* YOUR ASSIGNMENT:
A single number is required: the count of lines in the following entries that include the word "thumb".

* DATA PROVIDED:

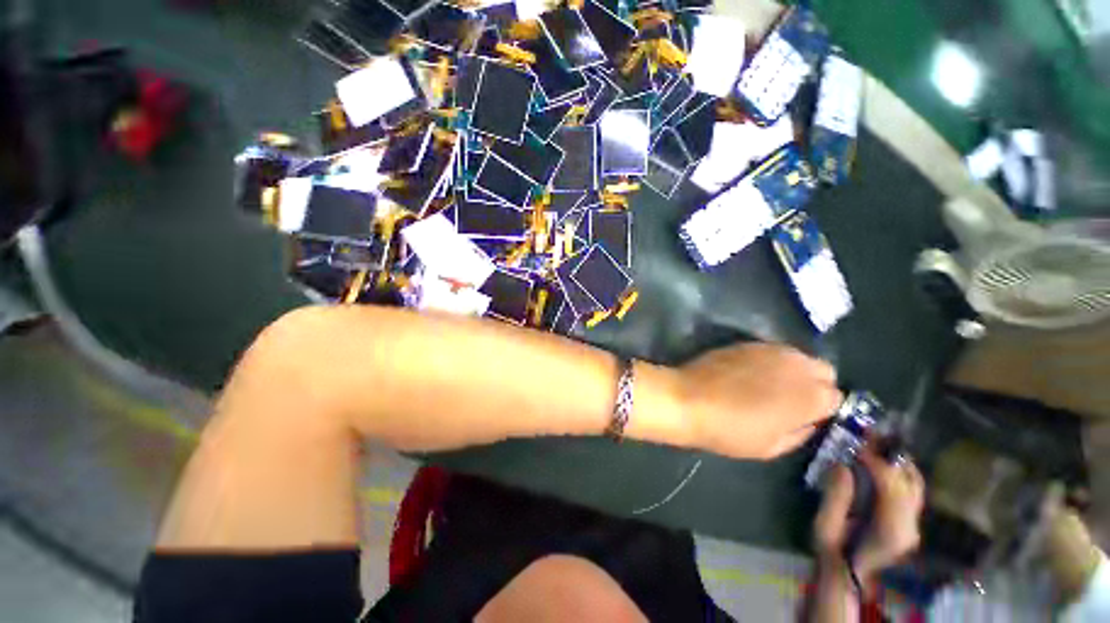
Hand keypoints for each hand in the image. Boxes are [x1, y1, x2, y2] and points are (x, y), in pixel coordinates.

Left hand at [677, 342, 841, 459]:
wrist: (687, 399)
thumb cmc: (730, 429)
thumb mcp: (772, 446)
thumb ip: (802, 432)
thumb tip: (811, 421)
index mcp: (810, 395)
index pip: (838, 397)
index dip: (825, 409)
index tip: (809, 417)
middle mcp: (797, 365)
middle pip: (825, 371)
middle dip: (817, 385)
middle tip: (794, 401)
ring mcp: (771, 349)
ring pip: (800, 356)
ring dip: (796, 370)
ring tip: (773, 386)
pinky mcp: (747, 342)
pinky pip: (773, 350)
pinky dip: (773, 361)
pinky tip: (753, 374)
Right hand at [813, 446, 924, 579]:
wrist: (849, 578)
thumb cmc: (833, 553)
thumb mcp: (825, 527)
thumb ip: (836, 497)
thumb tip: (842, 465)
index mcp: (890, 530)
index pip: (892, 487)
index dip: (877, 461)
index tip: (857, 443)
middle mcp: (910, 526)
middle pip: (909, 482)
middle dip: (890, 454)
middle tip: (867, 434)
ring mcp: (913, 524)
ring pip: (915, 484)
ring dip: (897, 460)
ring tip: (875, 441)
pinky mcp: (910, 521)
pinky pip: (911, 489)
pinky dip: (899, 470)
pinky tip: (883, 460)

...

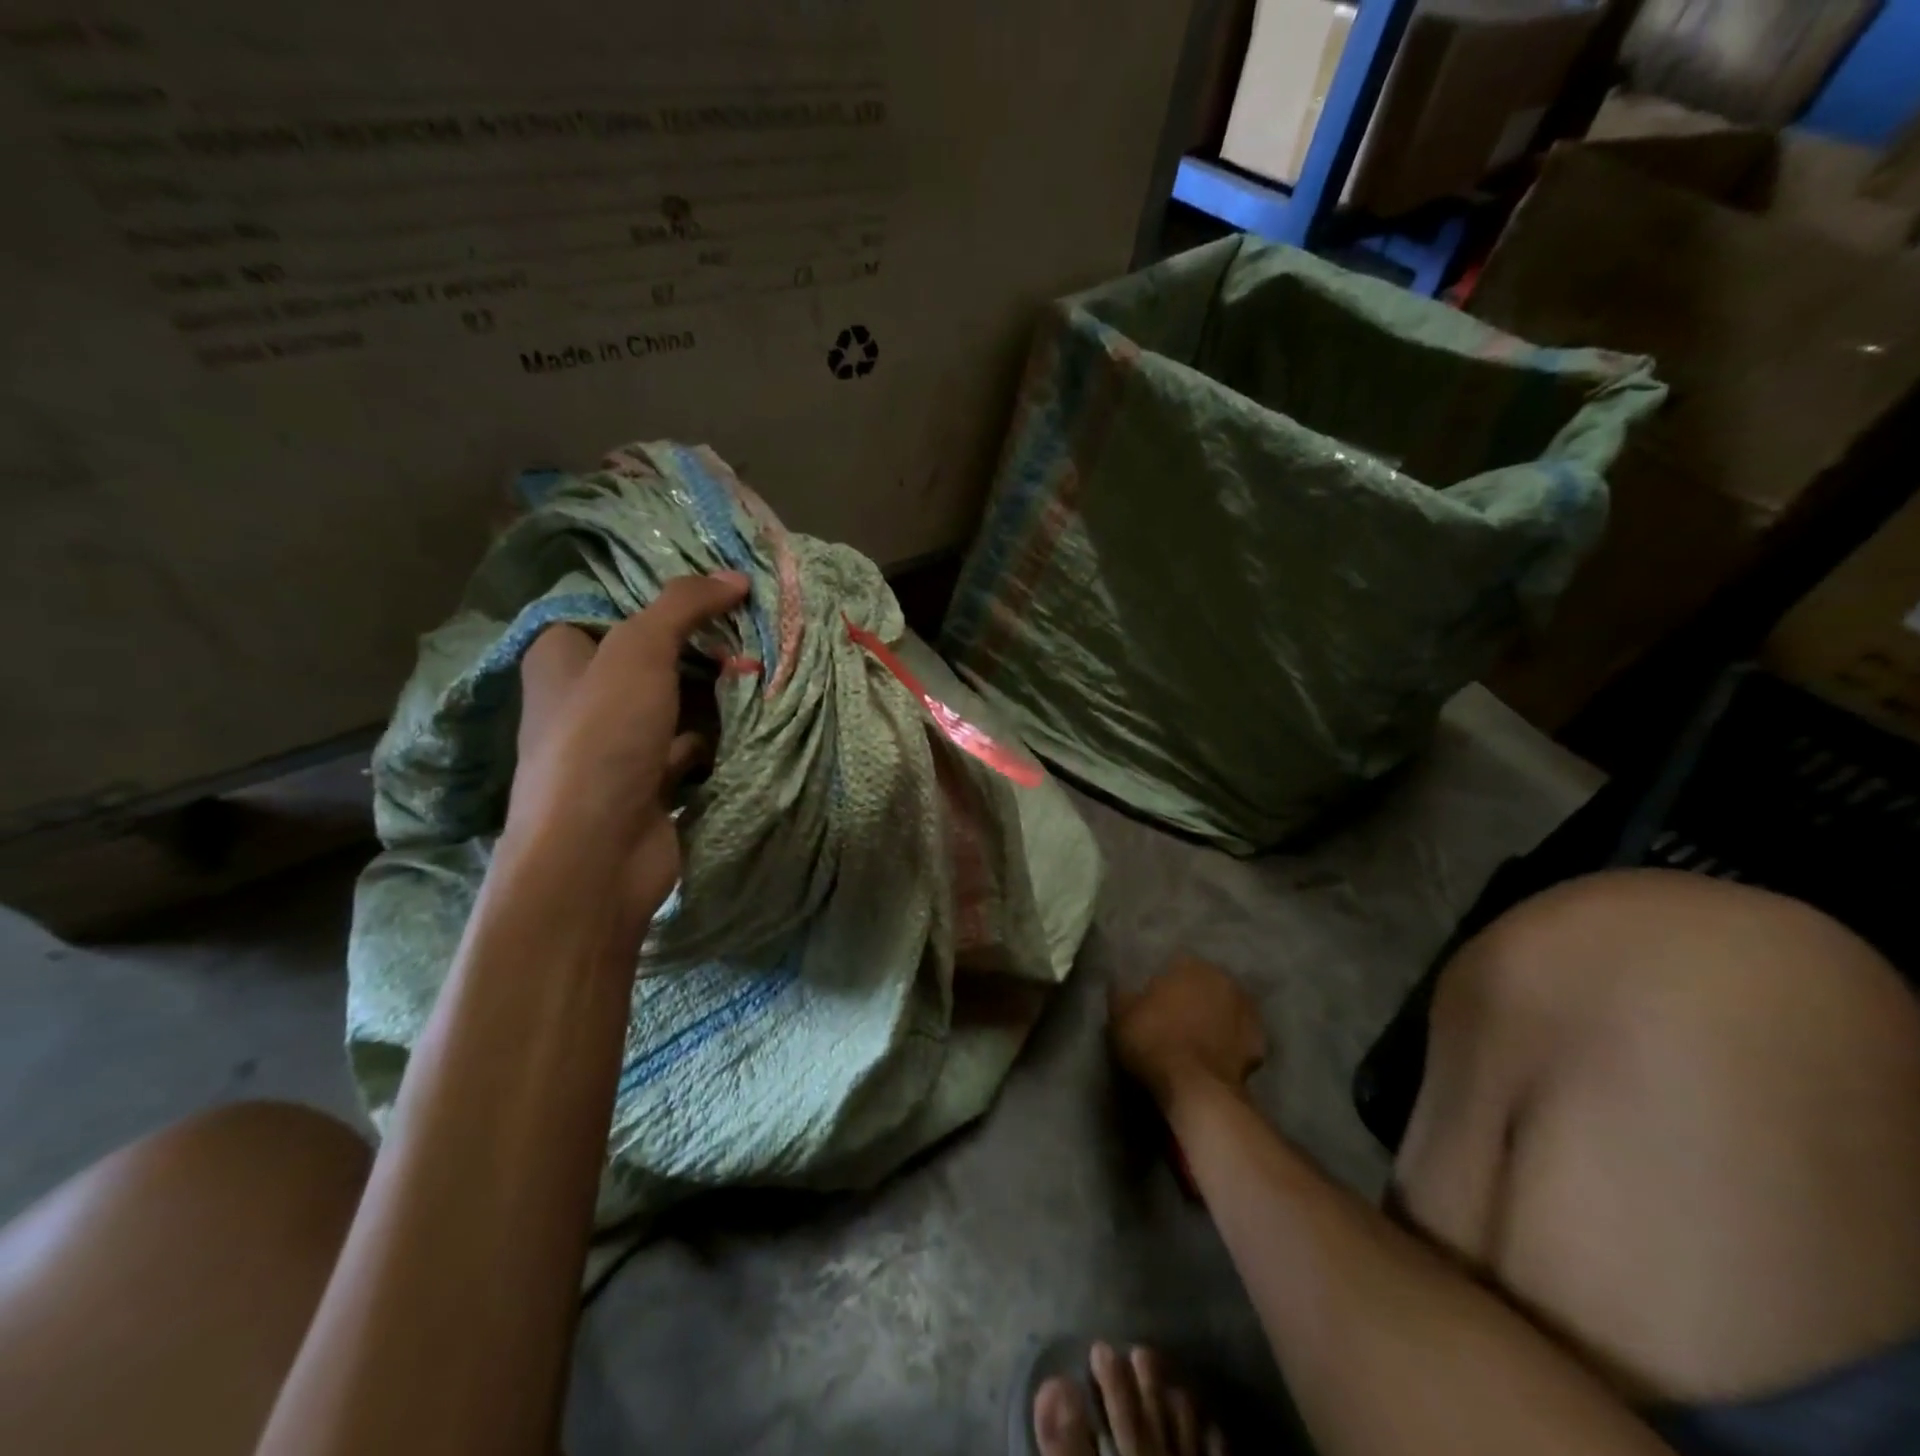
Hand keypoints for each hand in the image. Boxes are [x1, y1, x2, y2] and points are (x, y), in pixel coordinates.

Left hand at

* RESPONSE AREA:
8